Great article. As a webdev at Yahoo, I can speak from experience that these rules definitely can make a huge impact on our performance; also, depending on what site you happen to be working on, a rule might be more or less relevant. For example, if you are expecting 1-2 page views per session, then externalizing your CSS and JS might not be worth the extra HTTP requests, even to a CDN. If you get 10-20, then it's a huge win, and you should absolutely lean on the browser cache heavily. Others, such as concatenating and minifying scripts and CSS, are almost always beneficial. You're right to point out that there's no substitute for a thinking developer.
As a huge web company, we have a lot of different kinds of sites, and they have different requirements. YSlow is not intended to be anything but a lint checker that summarizes our Exceptional Performance Team's findings. And it is very useful in that regard. It was an internal tool back before it was a Firebug plugin, and I believe it was only recently released shared with the public.

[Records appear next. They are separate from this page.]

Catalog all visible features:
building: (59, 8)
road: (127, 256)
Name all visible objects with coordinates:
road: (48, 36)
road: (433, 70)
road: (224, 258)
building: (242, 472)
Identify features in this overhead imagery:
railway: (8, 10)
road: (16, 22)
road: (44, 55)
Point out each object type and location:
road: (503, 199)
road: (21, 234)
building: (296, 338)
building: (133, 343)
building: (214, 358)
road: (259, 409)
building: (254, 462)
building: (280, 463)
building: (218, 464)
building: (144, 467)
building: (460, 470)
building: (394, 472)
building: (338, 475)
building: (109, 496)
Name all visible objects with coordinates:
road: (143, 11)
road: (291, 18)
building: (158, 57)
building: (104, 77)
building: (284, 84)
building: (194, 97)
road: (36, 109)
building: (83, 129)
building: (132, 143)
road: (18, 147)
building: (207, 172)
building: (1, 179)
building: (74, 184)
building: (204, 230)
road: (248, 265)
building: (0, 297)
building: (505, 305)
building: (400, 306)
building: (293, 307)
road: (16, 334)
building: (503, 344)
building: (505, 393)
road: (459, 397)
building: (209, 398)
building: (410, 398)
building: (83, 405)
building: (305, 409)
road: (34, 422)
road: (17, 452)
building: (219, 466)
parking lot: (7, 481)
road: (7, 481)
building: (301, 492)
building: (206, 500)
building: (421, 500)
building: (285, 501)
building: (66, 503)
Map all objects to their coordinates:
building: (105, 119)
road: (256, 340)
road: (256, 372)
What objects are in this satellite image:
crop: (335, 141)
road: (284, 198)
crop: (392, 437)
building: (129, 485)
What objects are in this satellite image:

The tool doesn't include a configuration screen, but if you enter about:config into the address bar, and then filter for "yslow", you can adjust the weights that are assigned to each rule. Handy when you know that the tool is wrong about your particular situation.
I agree that using a CDN is overkill for all but the largest websites, and shouldn't really be on Yahoo's yslow..

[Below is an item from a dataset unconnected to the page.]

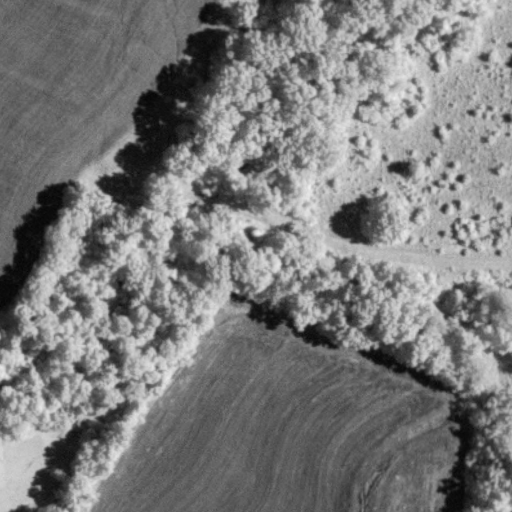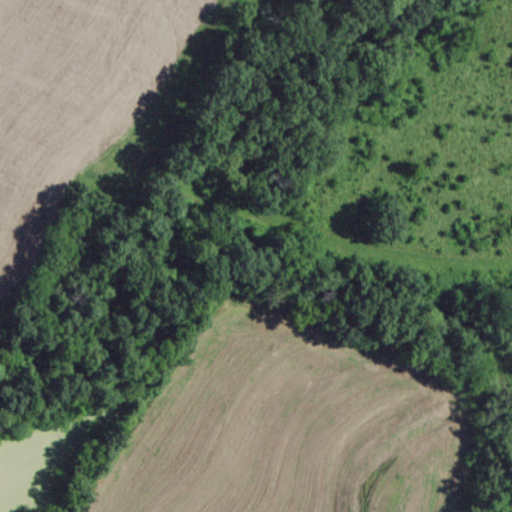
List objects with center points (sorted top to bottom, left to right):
building: (481, 509)
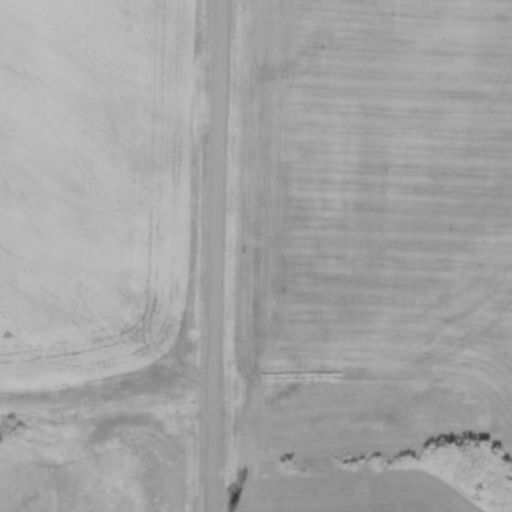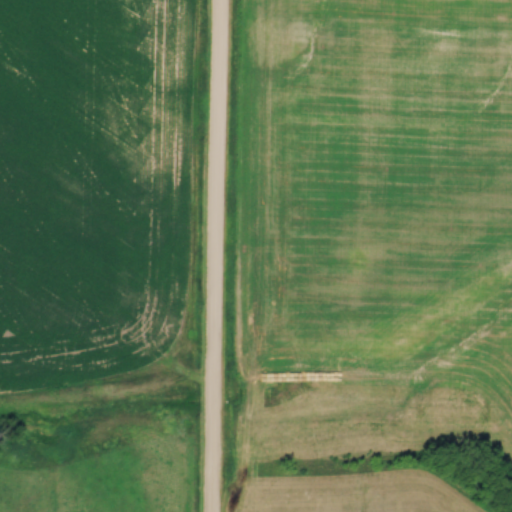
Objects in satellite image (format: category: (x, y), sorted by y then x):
road: (217, 256)
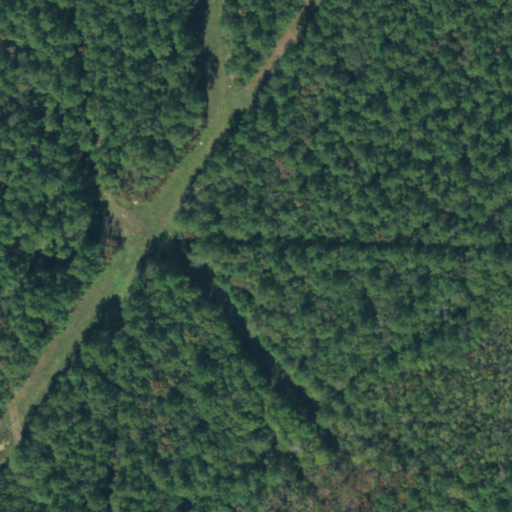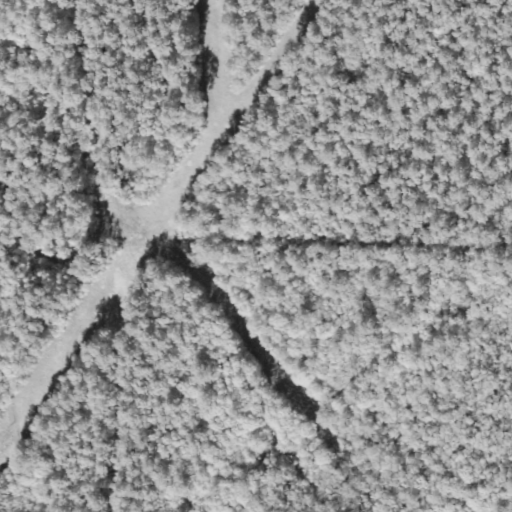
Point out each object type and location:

This speaks to the title of this post, but, on a high-volume website, not using a CDN for static content is a recipe for disaster. Serving static content from a good CDN can be much faster, since they're optimized for speed and cacheability rather than hosting an application. When you multiply the number of requests by 3 (html, css, js), you can bring down a bank of servers in the first few million impressions. (Of course, I'll probably have grandkids before my little podunk blog gets a million impressions, so what matters for Yahoo might not matter for you.) Since Yahoo routinely plugs its own content on The Most Trafficked Site On The Web, we have to build pages that can scale to support massive spikes in traffic. I've seen a 2% click-through rate from the home page cause servers to die and flop around with rigor mortis. It's a MASSIVE firehose of traffic that we deal with.

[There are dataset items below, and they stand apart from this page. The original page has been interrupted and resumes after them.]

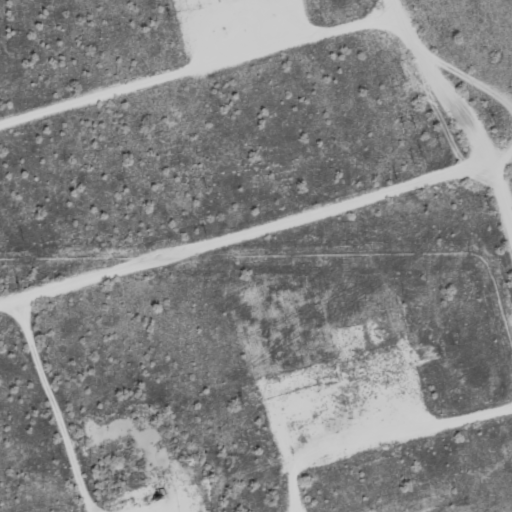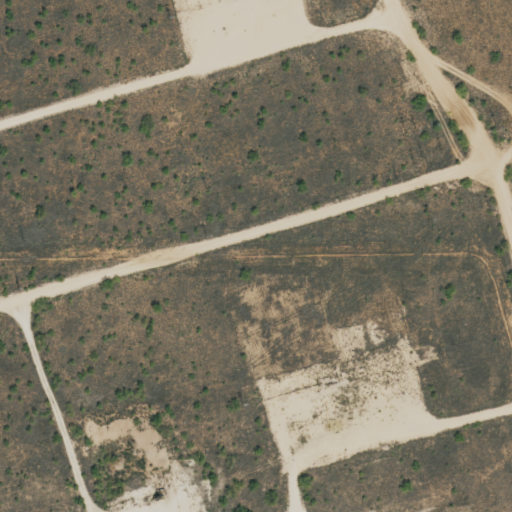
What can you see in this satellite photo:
road: (453, 105)
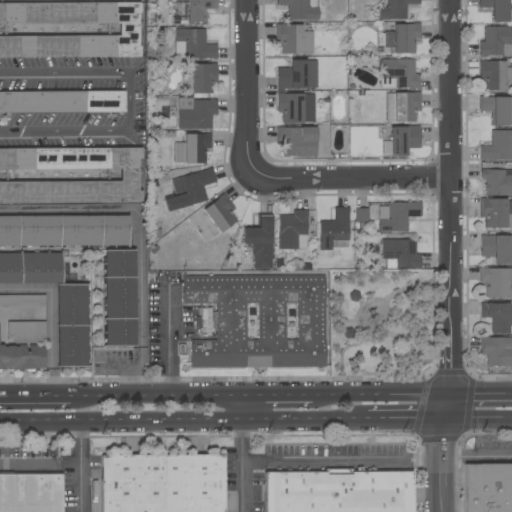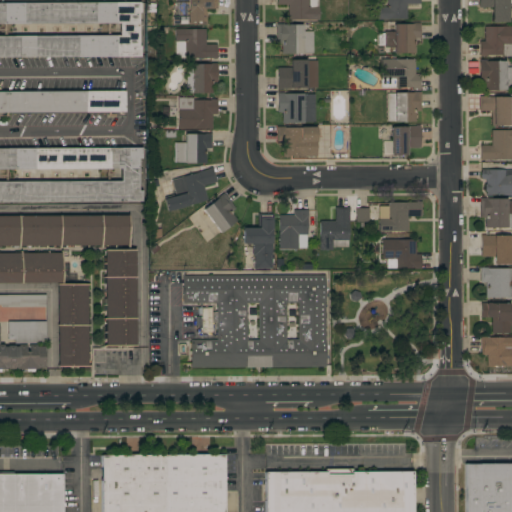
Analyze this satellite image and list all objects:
building: (299, 9)
building: (300, 9)
building: (393, 9)
building: (394, 9)
building: (495, 9)
building: (497, 9)
building: (197, 10)
building: (199, 11)
building: (179, 20)
building: (68, 29)
building: (69, 29)
building: (401, 37)
building: (400, 38)
building: (293, 39)
building: (293, 39)
building: (494, 39)
building: (496, 41)
building: (192, 43)
building: (194, 43)
building: (399, 71)
building: (296, 74)
building: (398, 74)
building: (495, 74)
building: (297, 75)
building: (495, 75)
building: (201, 77)
building: (200, 78)
road: (250, 88)
building: (61, 101)
building: (62, 101)
road: (126, 103)
building: (295, 106)
building: (402, 106)
building: (404, 106)
building: (295, 107)
building: (497, 108)
building: (497, 109)
building: (195, 113)
building: (196, 113)
building: (403, 138)
building: (403, 139)
building: (296, 140)
building: (297, 141)
building: (497, 145)
building: (497, 146)
building: (191, 148)
building: (191, 148)
building: (69, 174)
building: (69, 175)
road: (351, 177)
building: (496, 181)
building: (497, 181)
building: (188, 189)
building: (189, 190)
building: (493, 211)
building: (218, 212)
building: (495, 212)
building: (220, 213)
building: (360, 214)
building: (361, 215)
building: (395, 215)
building: (397, 215)
road: (136, 216)
building: (63, 229)
building: (63, 230)
building: (291, 230)
building: (292, 230)
building: (333, 230)
building: (334, 230)
building: (259, 241)
building: (260, 241)
building: (496, 247)
building: (496, 248)
building: (400, 252)
building: (400, 253)
road: (452, 256)
building: (118, 262)
building: (30, 267)
building: (30, 268)
building: (496, 281)
building: (496, 281)
building: (118, 296)
building: (119, 297)
building: (21, 301)
building: (22, 301)
building: (497, 316)
building: (497, 316)
road: (50, 317)
building: (259, 320)
building: (260, 320)
building: (70, 324)
building: (72, 325)
building: (24, 331)
building: (119, 331)
road: (168, 340)
building: (496, 350)
building: (496, 350)
building: (21, 356)
building: (21, 356)
road: (139, 376)
road: (481, 394)
road: (382, 395)
traffic signals: (450, 395)
road: (35, 396)
road: (159, 396)
road: (281, 396)
road: (479, 420)
road: (407, 421)
traffic signals: (447, 421)
road: (184, 422)
road: (477, 455)
road: (343, 464)
road: (242, 466)
road: (79, 467)
building: (160, 482)
building: (161, 483)
building: (486, 487)
building: (488, 488)
building: (337, 491)
building: (337, 491)
building: (30, 492)
building: (30, 492)
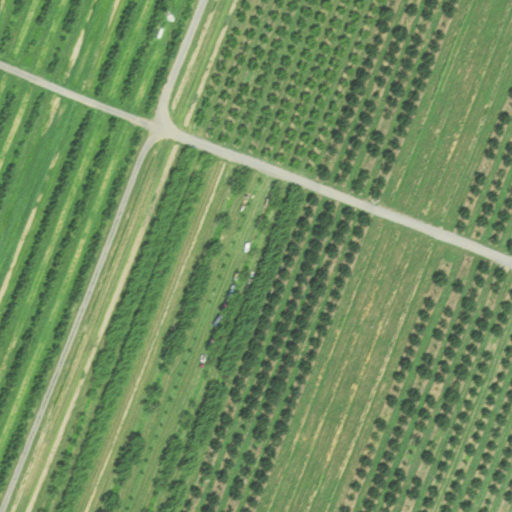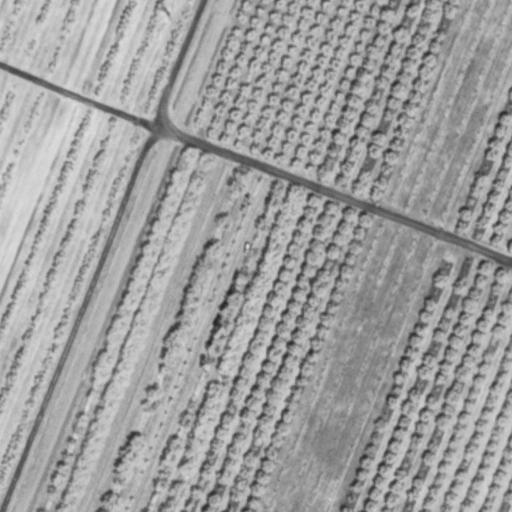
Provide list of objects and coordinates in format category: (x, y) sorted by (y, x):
road: (272, 167)
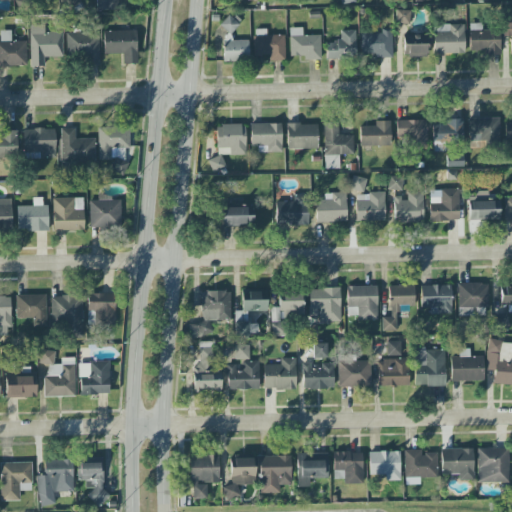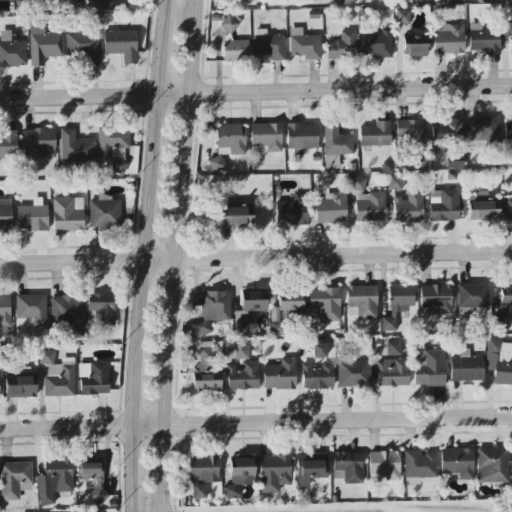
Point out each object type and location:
building: (240, 0)
building: (105, 5)
building: (402, 17)
building: (229, 25)
building: (507, 25)
building: (448, 39)
building: (483, 40)
building: (376, 44)
building: (121, 45)
building: (268, 45)
building: (304, 45)
building: (84, 46)
building: (415, 46)
building: (44, 47)
building: (342, 47)
building: (236, 50)
building: (12, 51)
road: (255, 96)
building: (483, 130)
building: (508, 131)
building: (412, 133)
building: (446, 133)
building: (375, 135)
building: (301, 136)
building: (266, 137)
building: (230, 140)
building: (8, 143)
building: (39, 143)
building: (335, 145)
building: (76, 146)
building: (357, 184)
building: (444, 205)
building: (369, 207)
building: (408, 207)
building: (331, 208)
building: (508, 208)
building: (292, 211)
building: (484, 211)
building: (104, 213)
building: (67, 214)
building: (32, 216)
building: (236, 217)
road: (147, 255)
road: (174, 255)
road: (256, 257)
building: (472, 296)
building: (506, 297)
building: (436, 299)
building: (362, 302)
building: (291, 303)
building: (324, 304)
building: (397, 305)
building: (30, 306)
building: (101, 309)
building: (249, 311)
building: (211, 313)
building: (68, 315)
building: (277, 329)
building: (393, 348)
building: (319, 350)
building: (241, 352)
building: (47, 357)
building: (500, 361)
building: (466, 367)
building: (205, 368)
building: (429, 368)
building: (392, 373)
building: (354, 374)
building: (280, 375)
building: (243, 376)
building: (318, 376)
building: (93, 378)
building: (60, 379)
building: (20, 387)
road: (256, 427)
building: (457, 463)
building: (385, 465)
building: (492, 465)
building: (419, 466)
building: (348, 467)
building: (311, 468)
building: (274, 473)
building: (203, 474)
building: (239, 476)
building: (92, 478)
building: (15, 480)
building: (54, 481)
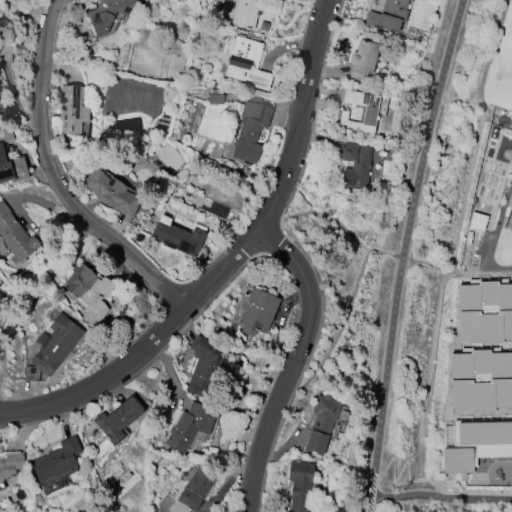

In typical "open-source good guys who know where their bread is buttered" fashion, Yahoo is simply sharing what we do to optimize pages in situations where optimization counts. They want the internet to be faster. A faster internet means more people will use it more of the time, and that means more people using Yahoo.
Btw, 43.5 KB of CSS embedded in a GZipped HTML document is only about 14.5KB on the wire. It's absolutely worthwhile for the homepage to embed this information in an inline style tag.
The comment about maintainability only highlights the need for a good build process. Develop with many files, and then concatenate and minify them all as part of the build-and-deploy process.